"It could be more intense with single-family houses -- cars backing out of the driveways into Buckley Road," Camperlino said. "That would likely create more traffic than what we're proposing."
But Camperlino's presentation didn't assuage the concerns of residents or board members.
"Why didn't you do any type of engineering or provide us with a map?" asked Councilor Robert Edick. "If you had some kind of map or drawing with some engineering so that we could see where parking is, where your detention basin is going to be, so that we could be more prepared, or if you had come to this board and said, 'Okay, the residents are in favor of this setup ' I thought you were going to work with the local community and get those issues resolved before this meeting."

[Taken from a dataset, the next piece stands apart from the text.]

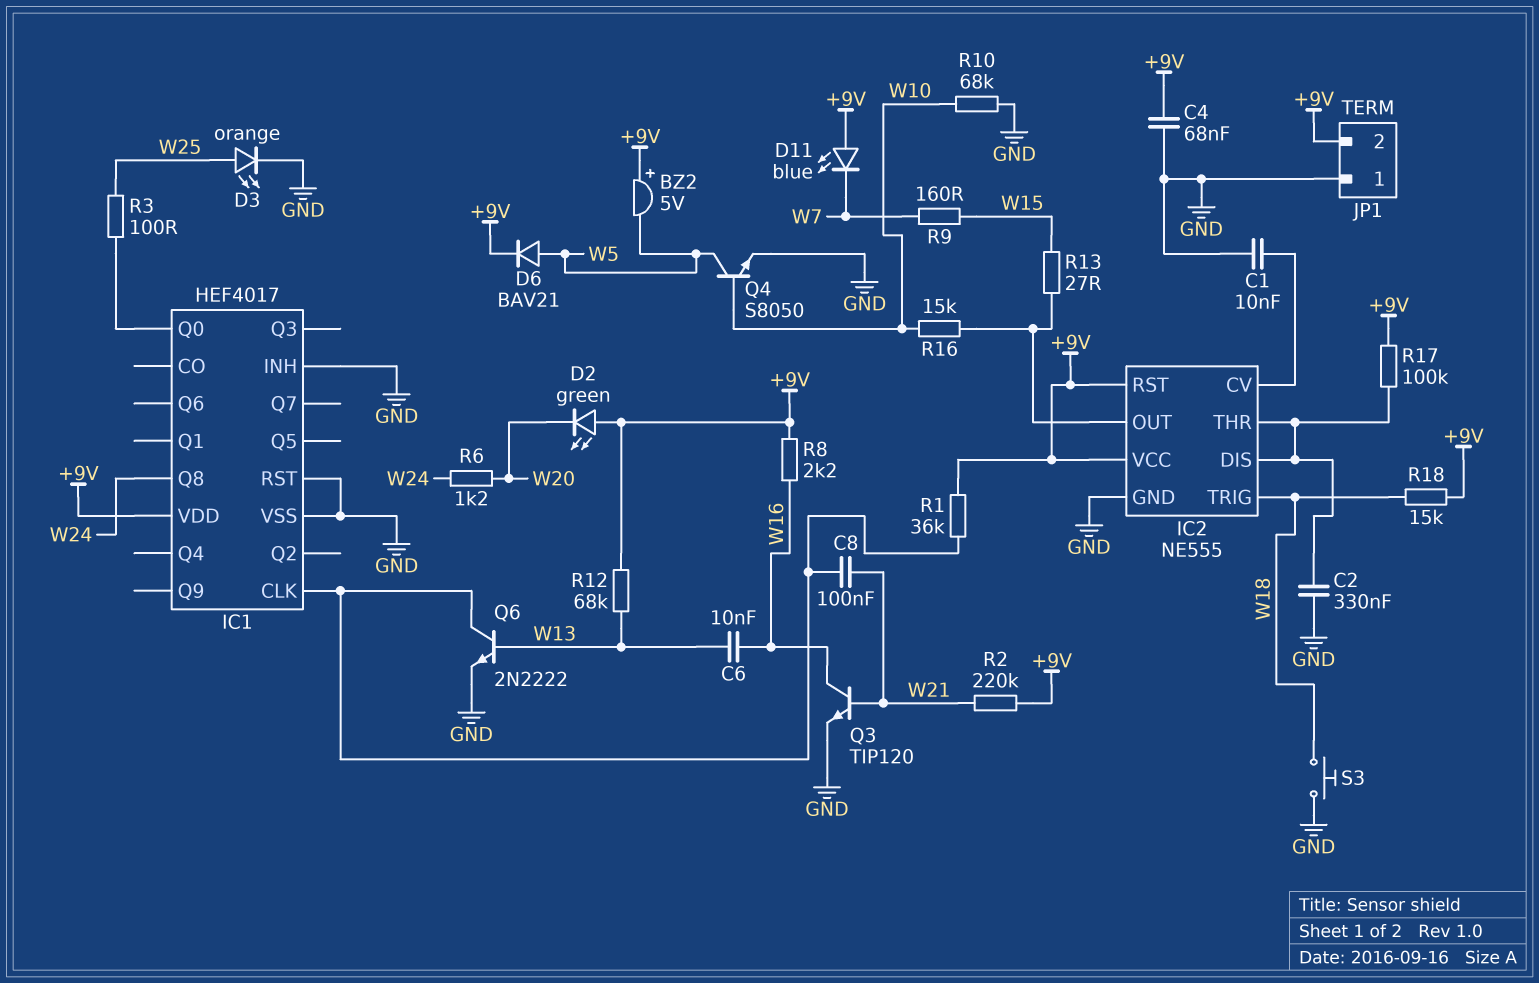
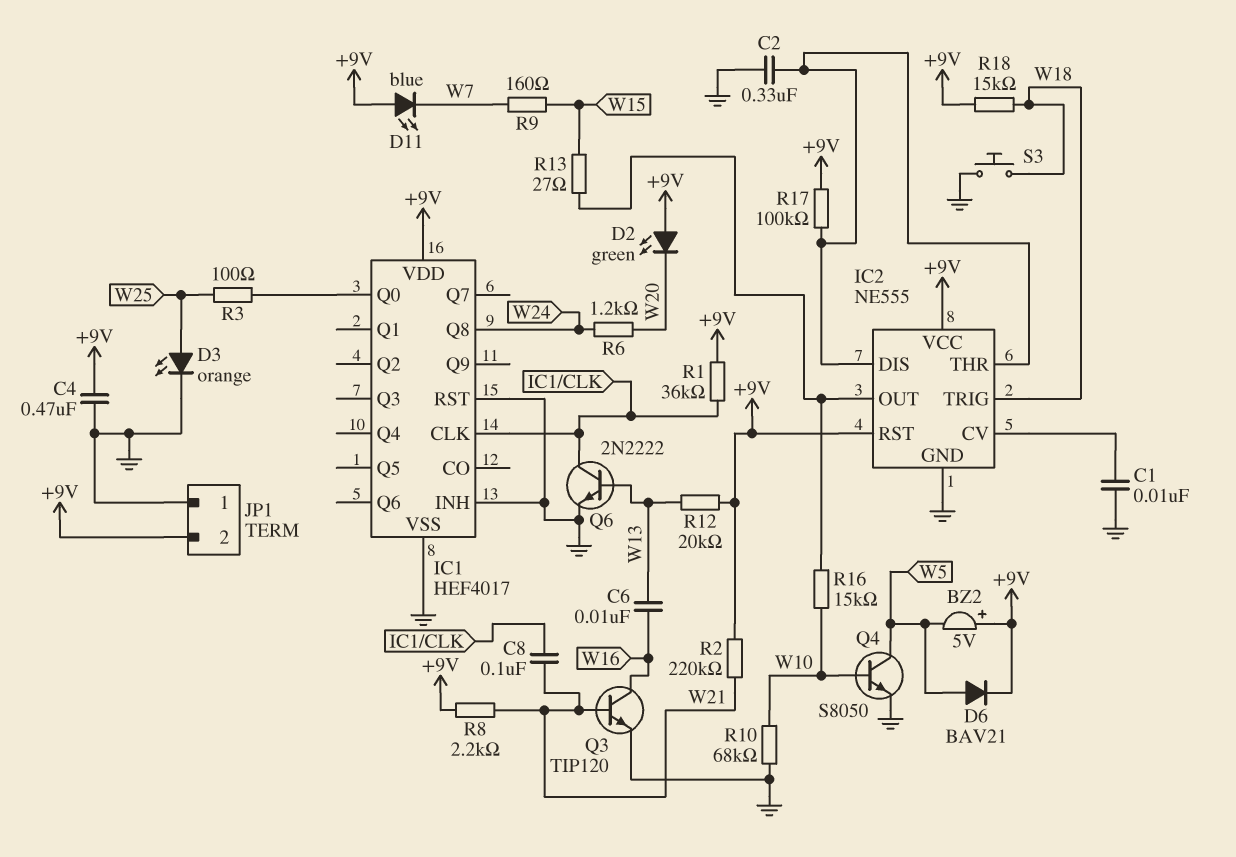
C4: 68nF (+9V, GND) -> 470nF (+9V, GND)
R8: 2.2k (+9V, W16) -> 2.2k (+9V, W21)
R12: 68k (+9V, W13) -> 20k (+9V, W13)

Camperlino said that, with no user for the property, the owners were unable to conduct any kind of engineering or work on the site.
"It's probably going to be medical, I would suspect," Edick said. "But say it's an accounting office. This board's trying to look at what you want, but we also have to consider what the residents want. And we have to see some type of engineering before we can make a decision Otherwise, why make the zone change now? Why not wait until you have a tenant?"
"The problem is that there's infinite variables," Camperlino said. "I don't know how we can give you those answers until we have someone that we're dealing with [who will be using the property]."
Traffic was a top concern among residents of the area.
"The traffic is outrageous," said Char Taft of Cliffton Drive, off Briarledge. "If they put in an office building there, come about 5 in the afternoon, good luck going left. That traffic light at Bear Road is backed up beyond Waxwood. You don't get out. It's ridiculous."